BRIEF -> Each line from the one containing "aggressive stance turn heads wherever it" to the end of the entries is to be repeated exactly, and no other line.

[Transcribed page contents]
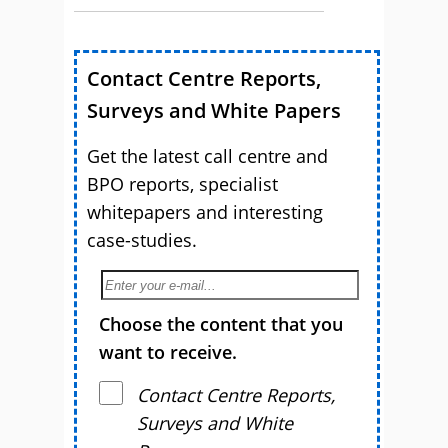
Contact Centre Reports,
Surveys and White Papers
Get the latest call centre and
BPO reports, specialist
whitepapers and interesting
case-studies.
Choose the content that you
want to receive.
Contact Centre Reports,
Surveys and White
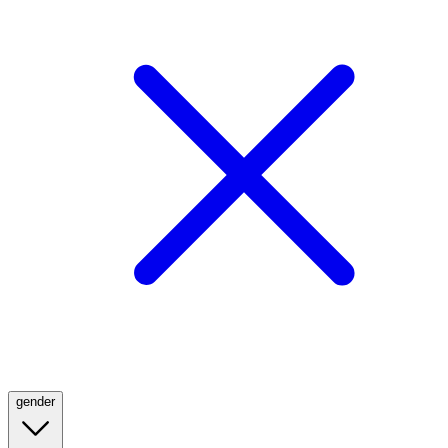
gender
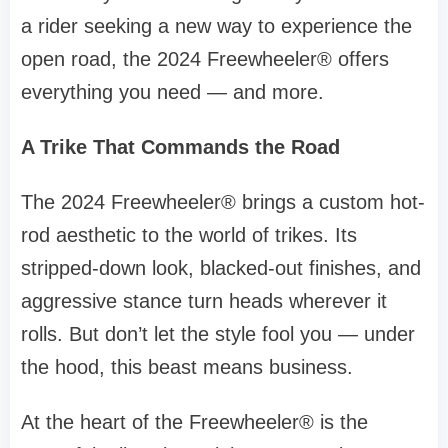
a rider seeking a new way to experience the
open road, the 2024 Freewheeler® offers
everything you need — and more.
A Trike That Commands the Road
The 2024 Freewheeler® brings a custom hot-
rod aesthetic to the world of trikes. Its
stripped-down look, blacked-out finishes, and
aggressive stance turn heads wherever it
rolls. But don’t let the style fool you — under
the hood, this beast means business.
At the heart of the Freewheeler® is the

EXPECTED OUTPUT ->
aggressive stance turn heads wherever it
rolls. But don’t let the style fool you — under
the hood, this beast means business.
At the heart of the Freewheeler® is the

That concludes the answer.